Skip to content

Create Dataset

Create New Dataset¤

The demo dataset

We will use the data files in this repository as a demo. Please download the zip of this repo.

Create¤

After downloading and unzipping the demo dataset, cd into the folder. In my case, it is

cd ~/Downloads/dataherb-python-demo-dataset-main

Run the command

dataherb create

and a few questions will pop out.

Your current working directory is /Users/itsme/Downloads/dataherb-python-demo-dataset-main
A dataherb.json file will be created right here.
Are you sure this is the correct path? [y/N]: y

This makes sure that we are working in the correct folder. In this case, we type y to confirm.

Which Type of Remote¤

[?] Where is/will be the dataset synced to?: git
 > git
   s3

Dataherb supports two different types of sources, S3 and git. In this case, we choose git as we would like to sync the dataset to a GitHub repo.

Name of the Dataset¤

[?] How would you like to name the dataset?: Dataherb Demo Dataset

This will be the name of your dataset.

ID of the Dataset¤

[?] Please specify a unique id for the dataset: git-dataherb-python-demo-dataset

ID of the dataset has to be unique in your whole flora.

Description¤

[?] What is the dataset about? This will be the description of the dataset.: This is a demo dataset to test and show dataherb.
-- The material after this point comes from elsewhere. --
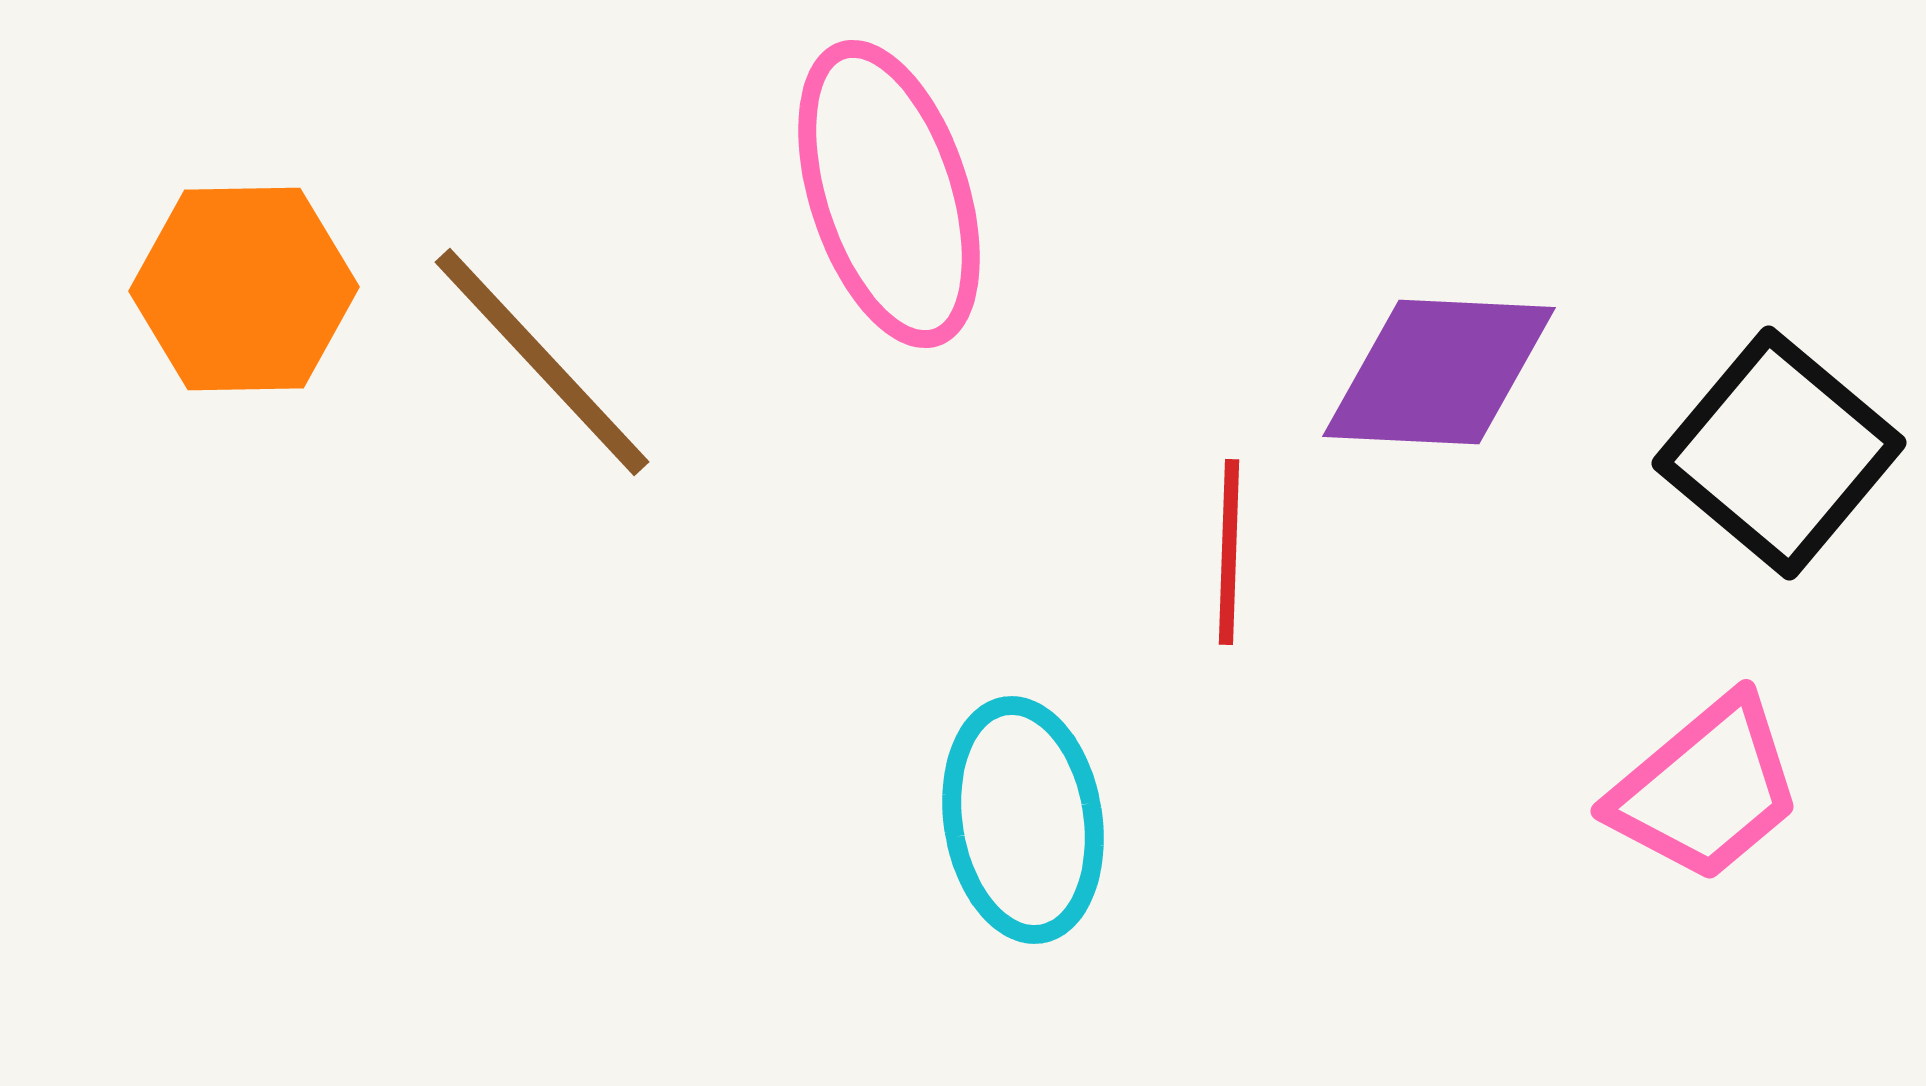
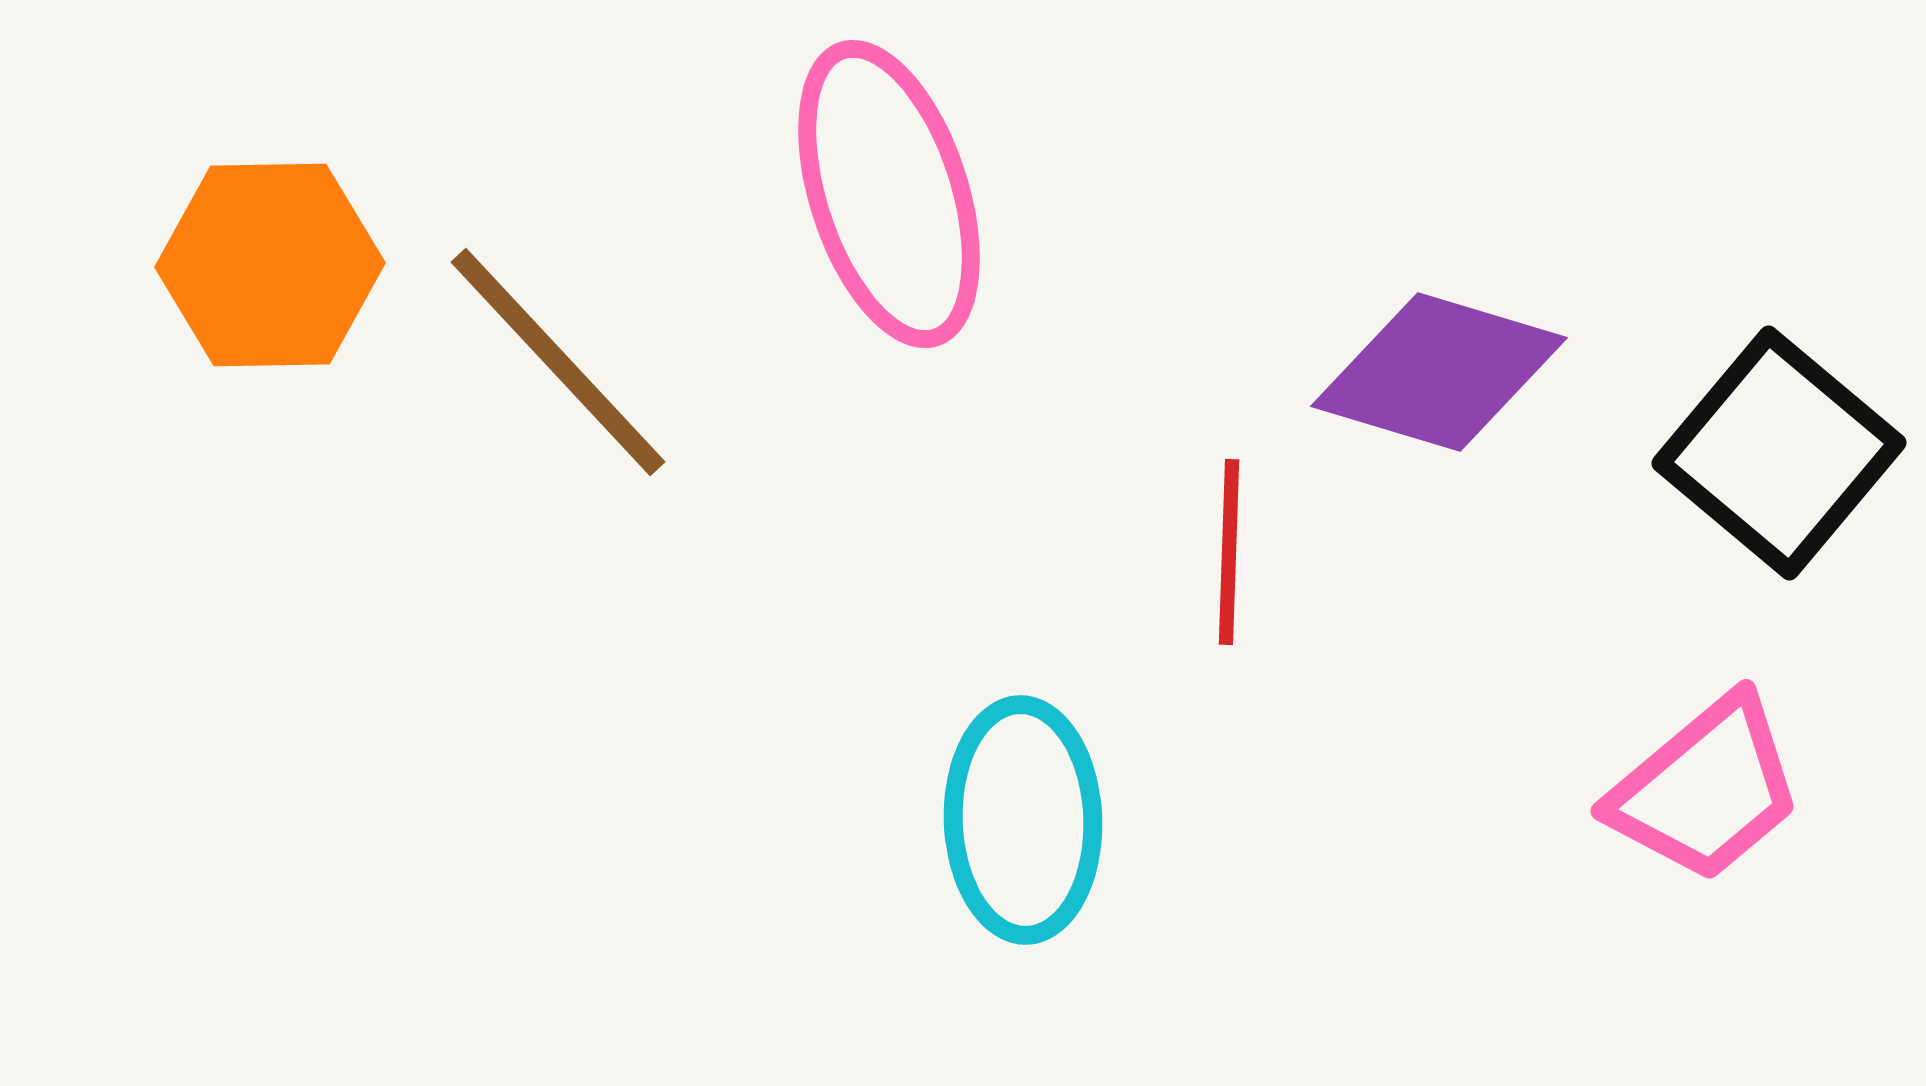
orange hexagon: moved 26 px right, 24 px up
brown line: moved 16 px right
purple diamond: rotated 14 degrees clockwise
cyan ellipse: rotated 7 degrees clockwise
Describe the dataset here.

URI¤

[?] What is the dataset's URI? This will be the URI of the dataset.: https://github.com/DataHerb/dataherb-python-demo-dataset-created.git

Result¤

Two things happened after this.

  1. A file dataherb.json will be created in the current folder.
  2. The metadata for this dataset has been added to the Flora.

Content of the dataherb.json file

The content of the file should be the following.

{
    "source": "git",
    "name": "Dataherb Demo Dataset",
    "id": "git-dataherb-python-demo-dataset",
    "description": "This is a demo dataset to test and show dataherb.",
    "uri": "https://github.com/DataHerb/dataherb-python-demo-dataset-created.git",
    "metadata_uri": "https://raw.githubusercontent.com/DataHerb/dataherb-python-demo-dataset-created/main/dataherb.json",
    "datapackage": {
        "profile": "tabular-data-package",
        "resources": [
            {
                "path": "dataset/indeed_job_listing.csv",
                "profile": "tabular-data-resource",
                "name": "indeed_job_listing",
                "format": "csv",
                "mediatype": "text/csv",
                "encoding": "windows-1252",
                "schema": {
                    "fields": [
                        {
                            "name": "title",
                            "type": "string",
                            "format": "default"
                        },
                        {
                            "name": "location",
                            "type": "string",
                            "format": "default"
                        },
                        {
                            "name": "company",
                            "type": "string",
                            "format": "default"
                        },
                        {
                            "name": "description",
                            "type": "string",
                            "format": "default"
                        },
                        {
                            "name": "salary",
                            "type": "string",
                            "format": "default"
                        },
                        {
                            "name": "url",
                            "type": "string",
                            "format": "default"
                        },
                        {
                            "name": "published_at",
                            "type": "string",
                            "format": "default"
                        },
                        {
                            "name": "id",
                            "type": "string",
                            "format": "default"
                        }
                    ],
                    "missingValues": [
                        ""
                    ]
                }
            },
            {
                "path": "dataset/stackoverflow_job_listing.csv",
                "profile": "tabular-data-resource",
                "name": "stackoverflow_job_listing",
                "format": "csv",
                "mediatype": "text/csv",
                "encoding": "utf-8",
                "schema": {
                    "fields": [
                        {
                            "name": "link",
                            "type": "string",
                            "format": "default"
                        },
                        {
                            "name": "category",
                            "type": "string",
                            "format": "default"
                        },
                        {
                            "name": "title",
                            "type": "string",
                            "format": "default"
                        },
                        {
                            "name": "description",
                            "type": "string",
                            "format": "default"
                        },
                        {
                            "name": "published_at",
                            "type": "string",
                            "format": "default"
                        },
                        {
                            "name": "location",
                            "type": "string",
                            "format": "default"
                        },
                        {
                            "name": "stackoverflow_id",
                            "type": "integer",
                            "format": "default"
                        },
                        {
                            "name": "author",
                            "type": "string",
                            "format": "default"
                        },
                        {
                            "name": "location_country",
                            "type": "string",
                            "format": "default"
                        },
                        {
                            "name": "location_city",
                            "type": "string",
                            "format": "default"
                        },
                        {
                            "name": "updated_at",
                            "type": "string",
                            "format": "default"
                        }
                    ],
                    "missingValues": [
                        ""
                    ]
                }
            }
        ]
    }
}

Sync to Remote¤

WIP

Sync local dataset to remote is still a WIP.

After creating the dataset, run the command dataherb upload.

Using Experimental Feature

Use dataherb upload --experimental True to use experimental feature. For example, git repo will automatically add, commit ,and push.